Did
your family take road trips? Back before seat belts were mandatory,
and the 55 mph speed limit? Richard Ratay did, and wrote about it in
Don't Make Me Pull Over: an Informal History of the Family Road
Trip. There are chapters on the history of the U.S. highway
system and the support system that grew up around them, as well as
what it was like to be a family of six stuffed into one car, with all
the necessary luggage, snacks, blankets, etc. that were needed. From
leaving home at 3:30 am (to avoid rush hour traffic in Chicago) to
their dad, who, if he had his way, would not even have to stop to
refuel, the trips were always an adventure. Learn about the advent
of drive through eateries and how the station wagon got that name.

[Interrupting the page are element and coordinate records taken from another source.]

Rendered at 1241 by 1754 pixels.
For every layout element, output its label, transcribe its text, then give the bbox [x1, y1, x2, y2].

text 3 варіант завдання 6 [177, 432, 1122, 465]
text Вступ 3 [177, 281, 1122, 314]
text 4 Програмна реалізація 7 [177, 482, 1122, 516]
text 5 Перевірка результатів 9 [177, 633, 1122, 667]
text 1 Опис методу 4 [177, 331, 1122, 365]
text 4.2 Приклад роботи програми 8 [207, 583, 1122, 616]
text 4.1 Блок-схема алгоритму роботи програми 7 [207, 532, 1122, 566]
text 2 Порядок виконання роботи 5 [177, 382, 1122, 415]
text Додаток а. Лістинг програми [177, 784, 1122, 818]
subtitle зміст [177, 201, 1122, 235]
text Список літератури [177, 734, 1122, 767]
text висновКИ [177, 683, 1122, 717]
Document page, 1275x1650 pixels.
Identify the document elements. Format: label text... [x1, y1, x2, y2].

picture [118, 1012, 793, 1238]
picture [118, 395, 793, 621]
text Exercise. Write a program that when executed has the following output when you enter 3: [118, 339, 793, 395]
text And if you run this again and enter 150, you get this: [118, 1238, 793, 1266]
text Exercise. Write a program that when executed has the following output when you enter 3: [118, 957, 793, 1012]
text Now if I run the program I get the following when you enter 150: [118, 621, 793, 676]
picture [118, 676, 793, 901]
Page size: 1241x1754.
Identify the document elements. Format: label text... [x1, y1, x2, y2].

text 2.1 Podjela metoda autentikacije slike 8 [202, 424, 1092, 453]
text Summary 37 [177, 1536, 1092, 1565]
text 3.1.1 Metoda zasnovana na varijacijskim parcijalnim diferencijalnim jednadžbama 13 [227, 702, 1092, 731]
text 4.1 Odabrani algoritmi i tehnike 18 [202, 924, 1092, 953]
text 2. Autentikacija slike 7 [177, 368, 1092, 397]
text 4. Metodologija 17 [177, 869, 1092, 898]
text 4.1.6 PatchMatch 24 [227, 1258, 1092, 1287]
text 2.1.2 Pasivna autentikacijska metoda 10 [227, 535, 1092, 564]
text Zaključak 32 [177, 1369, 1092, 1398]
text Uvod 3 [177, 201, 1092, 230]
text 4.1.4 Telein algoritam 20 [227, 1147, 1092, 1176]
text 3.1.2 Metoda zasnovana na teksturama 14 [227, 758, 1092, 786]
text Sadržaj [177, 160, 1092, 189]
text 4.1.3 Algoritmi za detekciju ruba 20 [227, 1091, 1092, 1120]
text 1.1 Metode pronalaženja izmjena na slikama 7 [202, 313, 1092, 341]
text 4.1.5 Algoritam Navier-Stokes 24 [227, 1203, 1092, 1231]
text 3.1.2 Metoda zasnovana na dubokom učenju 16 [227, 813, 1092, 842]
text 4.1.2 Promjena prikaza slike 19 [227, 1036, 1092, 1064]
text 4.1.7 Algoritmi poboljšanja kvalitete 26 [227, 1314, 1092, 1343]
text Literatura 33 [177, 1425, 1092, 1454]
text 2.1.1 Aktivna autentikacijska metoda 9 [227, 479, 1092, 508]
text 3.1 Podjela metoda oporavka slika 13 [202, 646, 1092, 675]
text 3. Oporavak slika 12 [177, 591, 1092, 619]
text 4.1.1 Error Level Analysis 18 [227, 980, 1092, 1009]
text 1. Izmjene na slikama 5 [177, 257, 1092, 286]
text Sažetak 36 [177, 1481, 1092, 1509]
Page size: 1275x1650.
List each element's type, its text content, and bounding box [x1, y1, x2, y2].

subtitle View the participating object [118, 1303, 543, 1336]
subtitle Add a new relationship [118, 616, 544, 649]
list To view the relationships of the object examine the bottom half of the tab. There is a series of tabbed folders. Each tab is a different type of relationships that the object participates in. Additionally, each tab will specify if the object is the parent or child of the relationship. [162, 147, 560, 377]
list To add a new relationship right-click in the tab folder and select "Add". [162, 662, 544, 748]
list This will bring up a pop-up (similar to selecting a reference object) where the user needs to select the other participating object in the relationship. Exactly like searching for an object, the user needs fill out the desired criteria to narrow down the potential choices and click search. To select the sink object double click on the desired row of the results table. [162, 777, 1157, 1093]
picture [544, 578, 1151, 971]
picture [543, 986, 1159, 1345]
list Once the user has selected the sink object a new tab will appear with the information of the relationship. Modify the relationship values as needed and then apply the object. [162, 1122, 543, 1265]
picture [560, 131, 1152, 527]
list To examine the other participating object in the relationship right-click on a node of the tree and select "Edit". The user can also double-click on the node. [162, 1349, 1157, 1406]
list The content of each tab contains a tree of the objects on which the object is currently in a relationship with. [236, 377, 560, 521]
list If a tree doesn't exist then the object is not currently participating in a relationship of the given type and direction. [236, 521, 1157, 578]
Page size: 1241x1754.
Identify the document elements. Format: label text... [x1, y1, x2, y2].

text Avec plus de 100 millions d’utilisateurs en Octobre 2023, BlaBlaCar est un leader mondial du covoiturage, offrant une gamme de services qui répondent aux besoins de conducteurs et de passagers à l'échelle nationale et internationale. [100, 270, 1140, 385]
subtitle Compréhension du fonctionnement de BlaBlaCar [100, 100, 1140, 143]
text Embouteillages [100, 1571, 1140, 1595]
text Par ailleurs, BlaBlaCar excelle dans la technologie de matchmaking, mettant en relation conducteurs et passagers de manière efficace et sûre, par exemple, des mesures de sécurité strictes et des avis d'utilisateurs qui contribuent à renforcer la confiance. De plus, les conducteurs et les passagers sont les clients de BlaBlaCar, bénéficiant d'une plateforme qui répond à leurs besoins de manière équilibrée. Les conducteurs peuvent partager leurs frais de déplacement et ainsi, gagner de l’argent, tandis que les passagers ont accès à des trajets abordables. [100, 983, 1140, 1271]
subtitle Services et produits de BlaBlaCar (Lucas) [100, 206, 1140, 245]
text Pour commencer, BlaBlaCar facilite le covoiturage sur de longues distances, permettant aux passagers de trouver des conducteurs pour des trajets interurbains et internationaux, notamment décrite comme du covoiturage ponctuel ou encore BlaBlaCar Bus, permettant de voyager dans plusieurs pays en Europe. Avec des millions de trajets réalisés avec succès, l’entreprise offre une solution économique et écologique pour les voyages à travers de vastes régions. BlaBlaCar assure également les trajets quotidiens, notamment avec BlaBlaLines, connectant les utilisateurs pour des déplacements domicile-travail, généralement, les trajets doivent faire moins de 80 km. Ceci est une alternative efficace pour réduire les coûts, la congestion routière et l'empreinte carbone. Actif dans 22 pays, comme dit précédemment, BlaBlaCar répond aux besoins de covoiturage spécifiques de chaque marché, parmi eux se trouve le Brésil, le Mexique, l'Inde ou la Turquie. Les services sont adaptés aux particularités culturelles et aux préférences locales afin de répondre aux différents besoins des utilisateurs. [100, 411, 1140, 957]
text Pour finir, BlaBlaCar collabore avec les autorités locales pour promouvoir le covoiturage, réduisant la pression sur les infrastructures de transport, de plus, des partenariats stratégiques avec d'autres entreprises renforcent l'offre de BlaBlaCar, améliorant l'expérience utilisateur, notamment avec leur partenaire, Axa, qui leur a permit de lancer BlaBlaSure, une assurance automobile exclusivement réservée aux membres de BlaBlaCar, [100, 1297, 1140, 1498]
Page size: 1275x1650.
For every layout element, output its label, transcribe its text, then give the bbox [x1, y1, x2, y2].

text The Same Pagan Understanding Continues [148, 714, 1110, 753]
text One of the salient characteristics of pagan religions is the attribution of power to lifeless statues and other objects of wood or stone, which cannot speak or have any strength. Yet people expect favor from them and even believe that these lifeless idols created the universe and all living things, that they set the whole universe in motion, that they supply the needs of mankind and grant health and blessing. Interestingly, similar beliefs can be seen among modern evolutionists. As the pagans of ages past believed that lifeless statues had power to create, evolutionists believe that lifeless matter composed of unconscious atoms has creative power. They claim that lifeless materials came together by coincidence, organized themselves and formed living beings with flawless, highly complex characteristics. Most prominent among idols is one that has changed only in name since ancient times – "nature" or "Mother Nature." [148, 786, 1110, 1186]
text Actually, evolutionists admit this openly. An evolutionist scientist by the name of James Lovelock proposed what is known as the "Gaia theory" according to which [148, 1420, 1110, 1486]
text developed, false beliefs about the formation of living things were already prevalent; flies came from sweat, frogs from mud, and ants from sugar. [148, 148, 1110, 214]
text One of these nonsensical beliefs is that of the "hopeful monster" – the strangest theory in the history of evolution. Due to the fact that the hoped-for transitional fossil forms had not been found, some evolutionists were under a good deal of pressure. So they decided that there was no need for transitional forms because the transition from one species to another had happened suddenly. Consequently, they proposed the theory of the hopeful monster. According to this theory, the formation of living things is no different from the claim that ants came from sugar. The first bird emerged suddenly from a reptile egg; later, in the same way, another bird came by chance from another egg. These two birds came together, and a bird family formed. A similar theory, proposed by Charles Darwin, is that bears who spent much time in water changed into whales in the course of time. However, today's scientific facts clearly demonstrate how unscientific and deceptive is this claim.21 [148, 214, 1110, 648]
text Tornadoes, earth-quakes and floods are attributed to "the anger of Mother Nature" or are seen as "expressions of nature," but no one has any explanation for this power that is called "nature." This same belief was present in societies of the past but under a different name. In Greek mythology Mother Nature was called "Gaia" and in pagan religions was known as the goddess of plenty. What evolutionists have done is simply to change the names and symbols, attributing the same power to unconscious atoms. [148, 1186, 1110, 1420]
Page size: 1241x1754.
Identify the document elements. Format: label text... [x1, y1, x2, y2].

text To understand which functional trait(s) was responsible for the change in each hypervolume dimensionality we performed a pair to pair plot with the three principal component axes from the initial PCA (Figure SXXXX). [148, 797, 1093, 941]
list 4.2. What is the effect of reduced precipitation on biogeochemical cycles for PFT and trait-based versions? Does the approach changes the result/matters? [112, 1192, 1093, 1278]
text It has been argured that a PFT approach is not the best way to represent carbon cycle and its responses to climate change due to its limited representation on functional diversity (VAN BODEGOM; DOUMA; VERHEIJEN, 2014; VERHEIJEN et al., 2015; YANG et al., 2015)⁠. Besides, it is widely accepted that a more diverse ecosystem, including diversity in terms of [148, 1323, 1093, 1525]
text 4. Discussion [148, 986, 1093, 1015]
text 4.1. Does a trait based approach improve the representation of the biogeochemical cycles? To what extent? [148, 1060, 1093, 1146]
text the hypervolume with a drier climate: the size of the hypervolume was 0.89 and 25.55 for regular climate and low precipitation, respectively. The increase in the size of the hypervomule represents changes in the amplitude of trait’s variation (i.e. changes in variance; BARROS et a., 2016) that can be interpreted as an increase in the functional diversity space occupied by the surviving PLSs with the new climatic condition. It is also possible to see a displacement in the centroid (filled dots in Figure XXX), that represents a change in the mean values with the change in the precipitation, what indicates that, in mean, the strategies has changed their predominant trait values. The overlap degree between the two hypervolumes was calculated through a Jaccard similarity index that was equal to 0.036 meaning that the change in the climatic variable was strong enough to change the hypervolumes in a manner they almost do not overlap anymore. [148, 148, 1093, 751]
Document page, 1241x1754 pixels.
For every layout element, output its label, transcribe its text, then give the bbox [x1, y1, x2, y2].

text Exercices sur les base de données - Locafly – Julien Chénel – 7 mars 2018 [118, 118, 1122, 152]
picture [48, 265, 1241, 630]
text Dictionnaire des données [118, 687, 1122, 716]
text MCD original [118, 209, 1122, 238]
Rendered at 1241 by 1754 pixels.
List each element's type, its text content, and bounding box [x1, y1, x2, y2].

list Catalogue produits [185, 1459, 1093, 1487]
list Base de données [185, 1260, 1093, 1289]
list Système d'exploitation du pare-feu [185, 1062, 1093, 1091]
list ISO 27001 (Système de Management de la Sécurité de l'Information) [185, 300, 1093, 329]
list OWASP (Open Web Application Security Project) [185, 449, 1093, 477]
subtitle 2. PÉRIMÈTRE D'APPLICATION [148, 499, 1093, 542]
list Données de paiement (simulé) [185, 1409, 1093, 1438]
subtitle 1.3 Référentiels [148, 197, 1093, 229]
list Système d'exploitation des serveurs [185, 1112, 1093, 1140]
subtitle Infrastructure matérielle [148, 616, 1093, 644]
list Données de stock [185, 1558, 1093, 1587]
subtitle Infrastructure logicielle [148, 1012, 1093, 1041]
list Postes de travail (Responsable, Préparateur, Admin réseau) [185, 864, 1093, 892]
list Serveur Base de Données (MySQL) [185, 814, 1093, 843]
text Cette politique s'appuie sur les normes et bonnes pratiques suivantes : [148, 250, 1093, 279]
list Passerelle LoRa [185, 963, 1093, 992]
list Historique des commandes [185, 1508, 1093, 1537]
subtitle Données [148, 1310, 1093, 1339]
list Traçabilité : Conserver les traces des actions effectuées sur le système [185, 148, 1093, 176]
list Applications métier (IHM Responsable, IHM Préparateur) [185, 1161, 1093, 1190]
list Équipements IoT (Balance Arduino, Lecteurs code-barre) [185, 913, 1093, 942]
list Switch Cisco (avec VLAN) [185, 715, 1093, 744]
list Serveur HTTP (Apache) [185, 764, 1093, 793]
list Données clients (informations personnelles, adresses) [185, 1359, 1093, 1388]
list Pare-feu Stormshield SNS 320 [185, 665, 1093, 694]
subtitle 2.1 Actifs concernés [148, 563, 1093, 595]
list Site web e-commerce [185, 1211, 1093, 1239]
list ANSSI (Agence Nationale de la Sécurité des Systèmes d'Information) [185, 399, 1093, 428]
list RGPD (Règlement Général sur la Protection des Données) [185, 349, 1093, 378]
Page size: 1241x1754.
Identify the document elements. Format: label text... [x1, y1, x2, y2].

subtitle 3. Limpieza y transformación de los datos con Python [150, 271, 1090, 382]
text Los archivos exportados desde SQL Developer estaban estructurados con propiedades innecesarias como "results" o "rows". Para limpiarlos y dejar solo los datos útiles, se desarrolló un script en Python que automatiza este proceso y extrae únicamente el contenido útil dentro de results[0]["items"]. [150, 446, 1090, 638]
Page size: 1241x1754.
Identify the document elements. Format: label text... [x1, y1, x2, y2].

(The Ratay family never had a station wagon, in spite of it being a
big family). Airline deregulation changed everything, and
afterwards, the author says, they would "make a trip, but not a
journey." Hmm.
Do
you remember salads, on a proper salad plate, of 'something' in
gelatin and plopped on a leaf of iceberg lettuce? Did you know it
was a fad from times past? Seems fruits and veggies were considered
messy and needed to be confined. In the fifties baby food (pureed)
was used to make 'jiffy' gourmet dishes. There was a popular buffet
offering called Fruit Cocktail-Spam Buffet Party Loaf. So many of
these fads sound awful, but reading about them was fun in Fashionable
Food: Seven Decades of Food Fads, by Sylvia Lovegren. Photos
would have been nice. Anything in aspic still makes me shudder.